As expected, the announcement of the new league met with strong words from the authorities and football supporters alike. Players and coaches of the rebel teams, including Liverpool Captain Henderson and Coach Jurgen Klopp lashed out at the idea and the team owners for not even letting them know about the plans. Football legends, including Gary Neville called the League as “the attempted murder of English Football” and many fans couldn’t help but agree. The British Government, headed by PM Boris Johnson described it as a ‘cartel’, and HRH Prince William personally intervened to help thwart the new plans.
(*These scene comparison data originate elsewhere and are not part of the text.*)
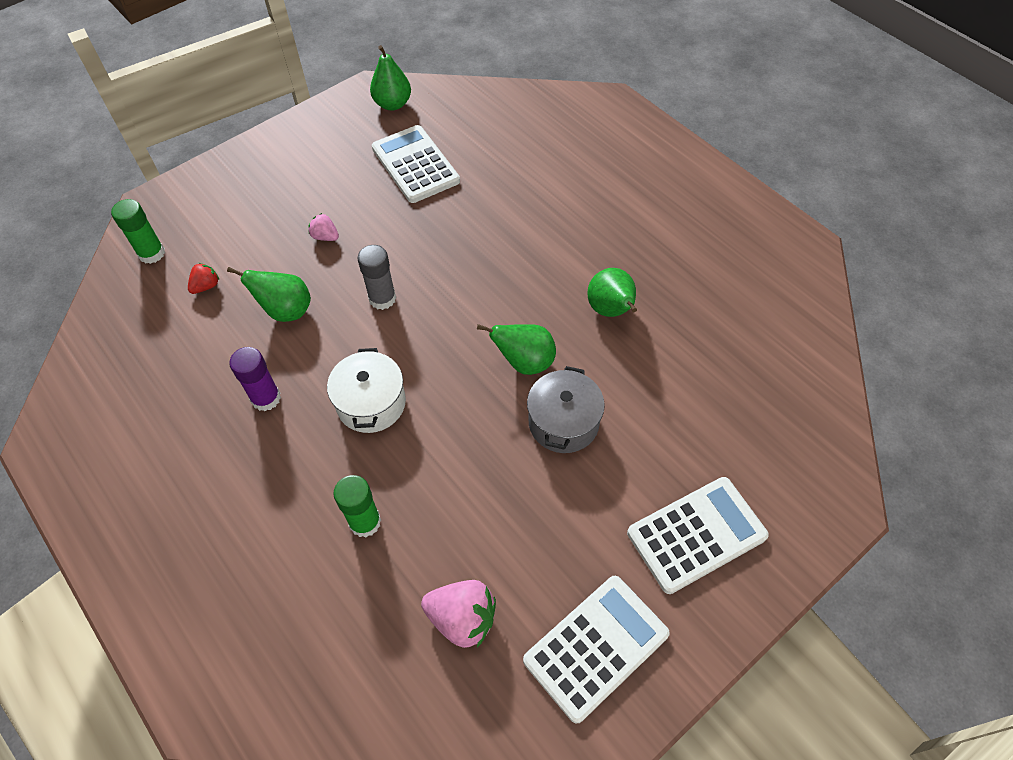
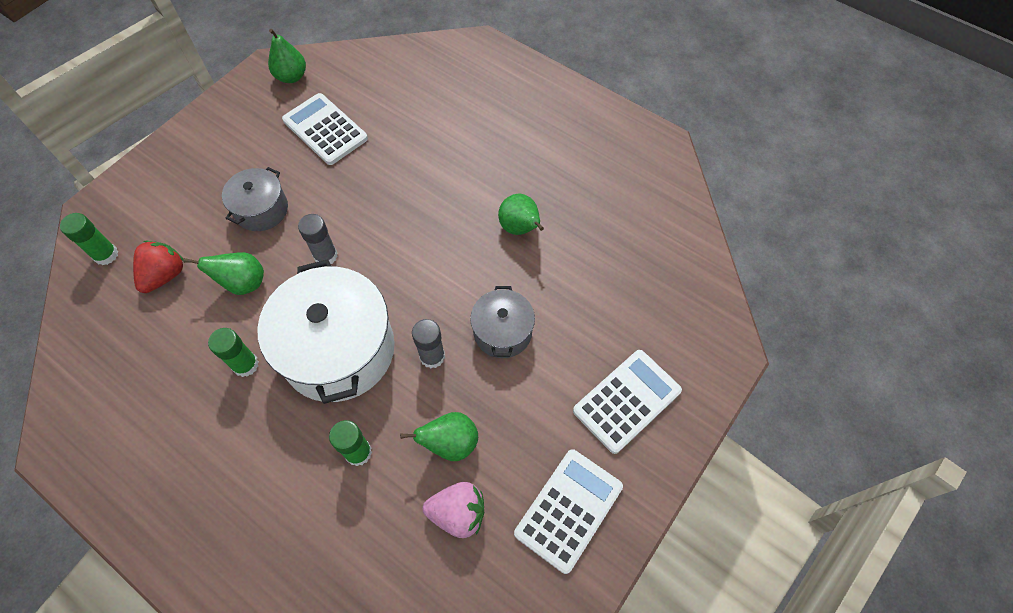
camera: 15 degrees left, 5 degrees up
red strawberry [188,263,219,294] -> red strawberry [133,241,183,293], size x1.81
purple glue stick [229,347,281,411] -> green glue stick [208,328,259,377]
pink strawberry [308,213,339,241] -> grey pot [222,167,288,231]
white pot [327,348,406,433] -> white pot [257,259,395,404], size x1.90
green pear [477,324,556,375] -> green pear moved to [400,412,478,461]
none -> grey glue stick [412,319,445,368]

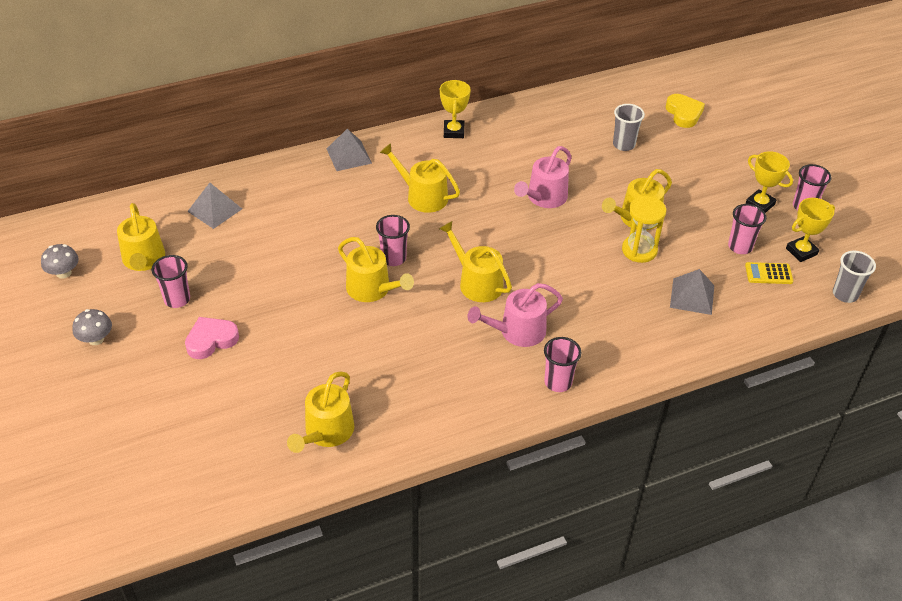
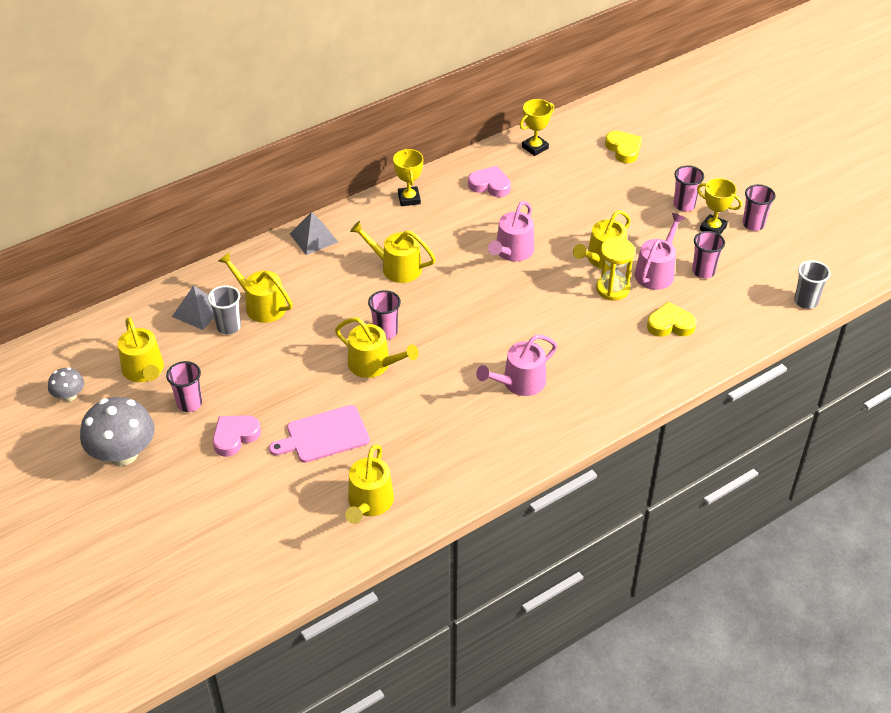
camera: 10 degrees left, 0 degrees up
grey mushroom [72,309,112,345] -> grey mushroom [80,397,155,466], size x1.96
yellow watering can [439,221,512,302] -> yellow watering can moved to [219,253,293,323]
pink cup [544,337,582,392] -> pink cup moved to [673,165,704,212]
grey cup [613,104,645,151] -> grey cup moved to [208,285,241,334]
grey pyramid [670,269,714,315] -> yellow heart [647,301,696,337]
yellow calculator [745,262,793,284] -> none
yellow trophy [786,198,835,262] -> yellow trophy moved to [520,99,554,156]
none -> pink cutting board [269,405,370,463]
none -> pink heart [468,166,511,197]
none -> pink watering can [635,213,685,290]

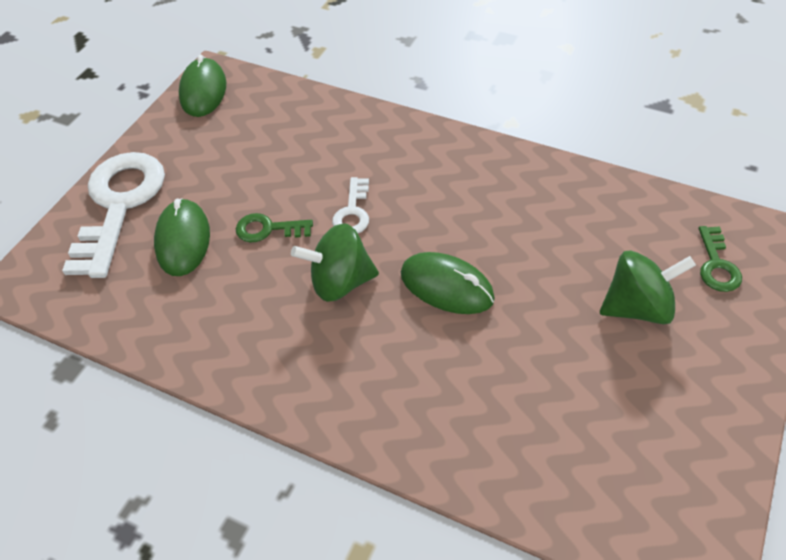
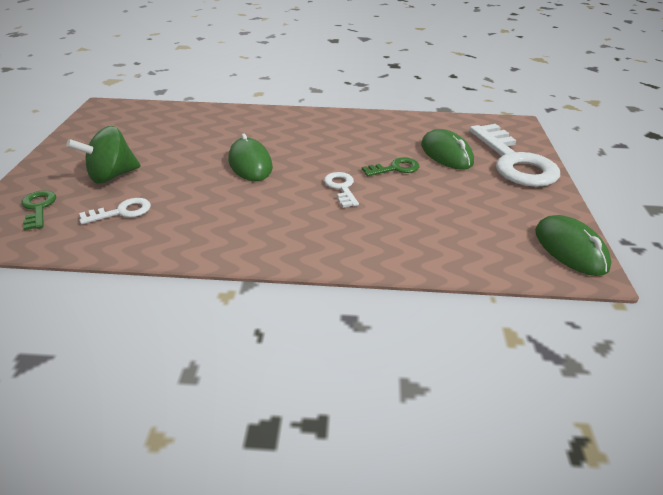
camera: 155 degrees right, 15 degrees down
green spinning top [291,223,379,302] -> none
green mouse [401,252,495,314] -> green mouse turned 60 degrees clockwise [229,133,273,181]
none -> white key [79,198,151,224]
The FIFA, UEFA and the domestic leagues also took it upon them to slap sanctions and other countermeasures on the ‘dirty dozen’. FIFA also proposed to ban the players of the clubs from playing in the world cup, the Euro Cup and the like. Serie A banned clubs that join private, unauthorised competitions. Three major clubs from the Bundesliga and the French League turned down the offer to join the ESL and after things caught fire, they released statements condemning the new move. This was followed by kerfuffle from both the supporters of the 12 clubs and the other clubs to which invitations were not extended. Fans are calling for the blood of the owners of the dozen, especially the ones of Arsenal FC, Chelsea FC and Manchester United and it won’t be surprising if they fail to retain their seats once the dust settles. 72 hours later, the people at the helm of the league had to announce that all plans were suspended. As of now, ESL won’t be a reality in the next three years.

The attempt to create the ESL is not something that has happened overnight. It has been three years in development, which makes the spectacularly incompetent manner in which it was unveiled to a shocked footballing world even more remarkable. This story is far from over.